Reputation: 1255
Is it possible to configure Spark with the spark-streaming-kafka-0-10 library to read multiple Kafka partitions or an entire Kafka topic with a single task instead of creating a different Spark task for every Kafka partition available?
Please excuse my rough understanding of these technologies; I think I'm still new to Spark and Kafka. The architecture and settings are mostly just messing around to explore and see how these technologies work together.
I have a four virtual hosts, one with a Spark master and each with a Spark worker. One of the hosts is also running a Kafka broker, based on Spotify's Docker image. Each host has four cores and about 8 GB of unused RAM.
The Kafka broker has 206 topics, and each topic has 10 partitions. So there are a total of 2,060 partitions for applications to read from.
I'm using the spark-streaming-kafka-0-10 library (currently experimental) to subscribe to topics in Kafka from a Spark Streaming job. I am using the SubscribePattern
class to subscribe to all 206 topics from Spark:
val stream = KafkaUtils.createDirectStream[String, String](
ssc,
PreferConsistent,
SubscribePattern[String, String](Pattern.compile("(pid\\.)\\d+"),
kafkaParams)
)
When I submit this job to the Spark master, it looks like 16 executors are started, one for each core in the cluster. It also looks like each Kafka partition gets its own task, for a total of 2,060 tasks. I think my cluster of 16 executors is having trouble churning through so many tasks because the job keeps failing at different points between 1500 and 1800 tasks completed.
I found a tutorial by Michael Noll from 2014 which addresses using the spark-streaming-kafka-0-8 library to control the number of consumer threads for each topic:
val kafkaParams: Map[String, String] = Map("group.id" -> "terran", ...)
val consumerThreadsPerInputDstream = 3
val topics = Map("zerg.hydra" -> consumerThreadsPerInputDstream)
val stream = KafkaUtils.createStream(ssc, kafkaParams, topics, ...)
Upvotes: 1
Views: 2873
Reputation: 377
The second approach will be the best for your requirements. Only you have to set consumerThreadsPerInputDstream = 1. So only one thread will be created per read operations, hence single machine will be involved per cluster.

§ Material supplied:
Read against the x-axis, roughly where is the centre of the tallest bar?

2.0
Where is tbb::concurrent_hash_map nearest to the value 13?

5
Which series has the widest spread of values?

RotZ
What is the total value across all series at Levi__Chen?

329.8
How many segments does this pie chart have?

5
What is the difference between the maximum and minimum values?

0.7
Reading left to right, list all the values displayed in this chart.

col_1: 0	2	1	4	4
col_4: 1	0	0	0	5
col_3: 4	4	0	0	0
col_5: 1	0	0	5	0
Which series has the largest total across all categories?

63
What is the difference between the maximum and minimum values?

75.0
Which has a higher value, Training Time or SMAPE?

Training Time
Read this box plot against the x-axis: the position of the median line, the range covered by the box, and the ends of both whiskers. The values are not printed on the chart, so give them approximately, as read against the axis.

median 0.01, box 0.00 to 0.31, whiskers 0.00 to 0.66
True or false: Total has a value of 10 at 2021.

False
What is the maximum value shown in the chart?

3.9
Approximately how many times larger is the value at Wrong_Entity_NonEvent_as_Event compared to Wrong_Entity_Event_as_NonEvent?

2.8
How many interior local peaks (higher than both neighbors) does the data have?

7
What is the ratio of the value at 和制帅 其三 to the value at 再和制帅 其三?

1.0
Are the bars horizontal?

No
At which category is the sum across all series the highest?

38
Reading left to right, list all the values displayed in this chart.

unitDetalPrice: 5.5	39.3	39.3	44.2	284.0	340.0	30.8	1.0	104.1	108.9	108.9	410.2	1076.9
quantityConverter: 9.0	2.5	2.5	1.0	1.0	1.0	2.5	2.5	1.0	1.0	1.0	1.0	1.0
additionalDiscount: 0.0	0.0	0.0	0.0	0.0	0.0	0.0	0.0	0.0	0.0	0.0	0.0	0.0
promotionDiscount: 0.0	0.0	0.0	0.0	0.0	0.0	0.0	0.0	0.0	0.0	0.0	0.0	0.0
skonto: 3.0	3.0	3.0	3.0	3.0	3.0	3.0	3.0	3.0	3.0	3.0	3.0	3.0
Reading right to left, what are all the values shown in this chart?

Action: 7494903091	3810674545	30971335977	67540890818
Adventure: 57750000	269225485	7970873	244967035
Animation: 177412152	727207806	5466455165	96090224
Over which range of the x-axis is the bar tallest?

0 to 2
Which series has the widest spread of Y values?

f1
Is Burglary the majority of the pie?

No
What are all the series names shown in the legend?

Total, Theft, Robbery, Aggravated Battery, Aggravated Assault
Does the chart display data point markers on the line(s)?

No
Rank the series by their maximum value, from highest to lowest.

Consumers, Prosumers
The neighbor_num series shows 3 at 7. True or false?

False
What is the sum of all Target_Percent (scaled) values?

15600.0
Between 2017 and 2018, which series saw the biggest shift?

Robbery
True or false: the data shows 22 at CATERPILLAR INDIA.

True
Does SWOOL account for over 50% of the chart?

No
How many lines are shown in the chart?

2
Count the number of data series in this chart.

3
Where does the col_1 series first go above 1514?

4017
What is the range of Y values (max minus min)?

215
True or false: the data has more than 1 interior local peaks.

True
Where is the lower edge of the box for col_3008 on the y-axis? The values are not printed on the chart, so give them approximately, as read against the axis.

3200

§ Problem 1: Locate every row above that contains the string "Training" and copy each such row in full.
§ Problem 2: Continue the Spark and Kafka thread above, beginning after its final sentence.

§ Answer 1:
Which has a higher value, Training Time or SMAPE?
Training Time

§ Answer 2:
Upvotes: 1
Reputation: 149636
Is it possible to configure Spark with the spark-streaming-kafka-0-10 library to read multiple Kafka partitions or an entire Kafka topic with a single task instead of creating a different Spark task for every Kafka partition available?
You could alter the number of generated partitions by calling repartition
on the stream, but then you lose the 1:1 correspondence between Kafka and RDD partition.
The number of tasks generated by Kafka partitions aren't related to the fact you have 16 executors. The number of executors depend on your settings and the resource manager you're using.
There is a 1:1 mapping between Kafka partitions and RDD partitions with the direct streaming API, each executor will get a subset of these partitions to consume from Kafka and process where each partition is independent and can be computed on it's own. This is unlike the receiver based API which creates a single receiver on an arbitrary executor and consumes the data itself via threads on the node.
If you have 206 topics and 10 partitions each, you better have a decent sized cluster which can handle the load of the generated tasks. You can control the max messages generated per partition, but you can alter the number of partitions unless you're will to call the shuffling effect of the repartition
transformation.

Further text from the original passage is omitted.